What can be culled from the delineation of political developments in Pakistan is that the current government, even though it , to paraphrase Konstradt, operates in a ‘siege environment’ and the results and consequences of its continued tussle with the judiciary remain an ‘unknown unknown’, has attempted to roll back the changes brought by the Musharaf regime with some success. The energies of the current government have been consumed by this and the security problems that engulf Pakistan and consequently little attention has been paid to rejigging the nature of the state and polity in Pakistan.(Perhaps, this can never be done).. And in the final analysis, these changes amount to tinkering, leaving, in the process, intact the extant power structure of Pakistan.

This is a set of conditions that corresponds to political decay and may well nigh be impossible to reverse. As such, these cannot and should not be held as a harbinger of substantive democracy in Pakistan.

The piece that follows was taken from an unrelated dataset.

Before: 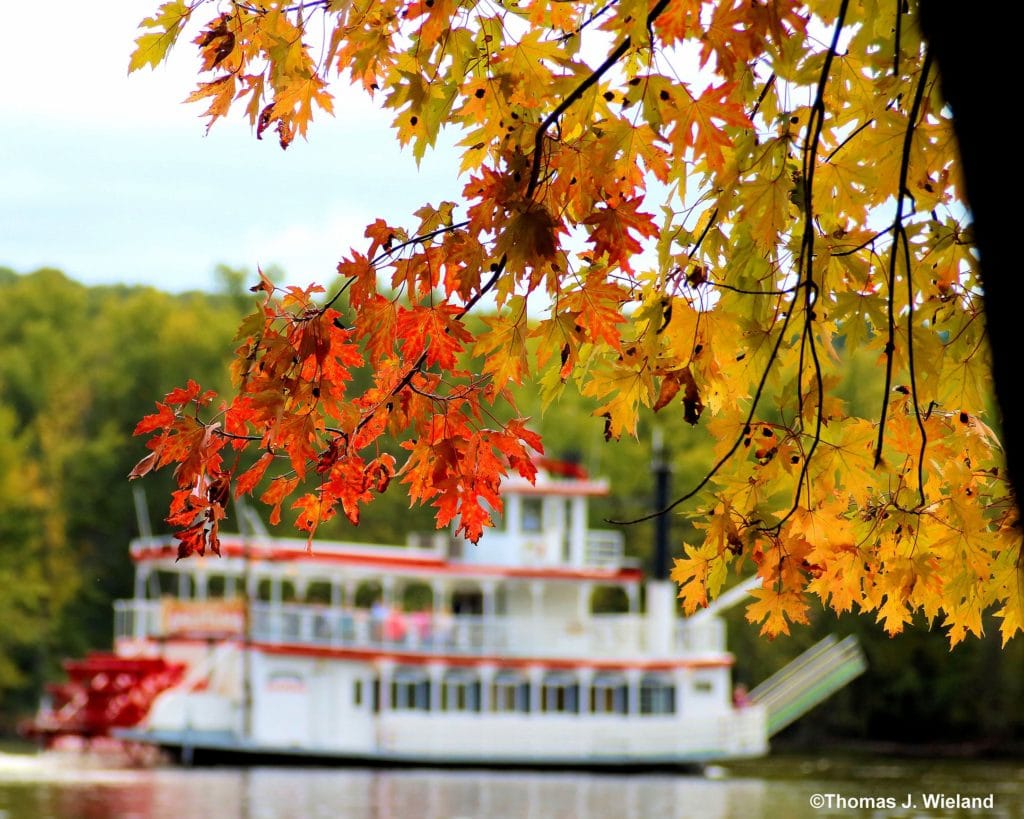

The reasons are manifold. The most salient are the durability, longevity and continued survival of core institutions that have taken root in Pakistan. These institutions validate and replicate praetorianism, patrimonialism and semi authoritarianism and can be said to be path dependent. Unless and until, core characteristics of the Pakistani state change and mutate, it will be ‘plus ca change, plus c’est la meme chose ‘for Pakistan. And the state of Pakistan will merely ‘muddle along’ with periods of relative calm punctuated by political instability. This is not merely the case of the democratic transition versus consolidation dilemma but accrues from deeply rooted structural characteristics which we have delineated in the piece. For substantive democracy to take root in Pakistan, its core institutions or the linkages between these, to repeat, have to fracture and a new polity created from the ashes. This has to be both a top down and a bottom up process wherein the first condition to be satisfied is a consensus on the nature and idea of Pakistan. However, this may, in the scheme of things and given Pakistan’s history and its contemporary condition, mean asking for the impossible. The ‘state of democracy in Pakistan’ may then mean a loaded assertion or statement where the answers are known before hand. Should this stop us from assessing democracy and its prospects in Pakistan? The answer to this question is definitive ‘no’. Historical determinism- the locking up of a country into a single path of development-may not bear the scrutiny of history and the historical process. History is not a linear process. It is cyclical and disjuncture’s and surprises are the stuff of history and the historical process. The west’s own political trajectory is witness to this and the same may be true for Pakistan. What seems inconceivable may yet happen despite all the odds. And Pakistan-after convolutions or even revolutions- may morph into a genuine, stable and substantive democracy in the long duree scheme of things. If this is to happen then Pakistan’s transition to substantive democracy will not be linear or sequential. It will be messy, chaotic and uncertain and amount almost to a Sisyphean endeavor.

However, given the potential for transforming Pakistan into a salubrious entity at peace with itself and the world, the attempt is worth it. While, for the immediate and even the long term, we see no substantive change in the polity of Pakistan, it by no means is a stretch that we stop hoping and praying for it.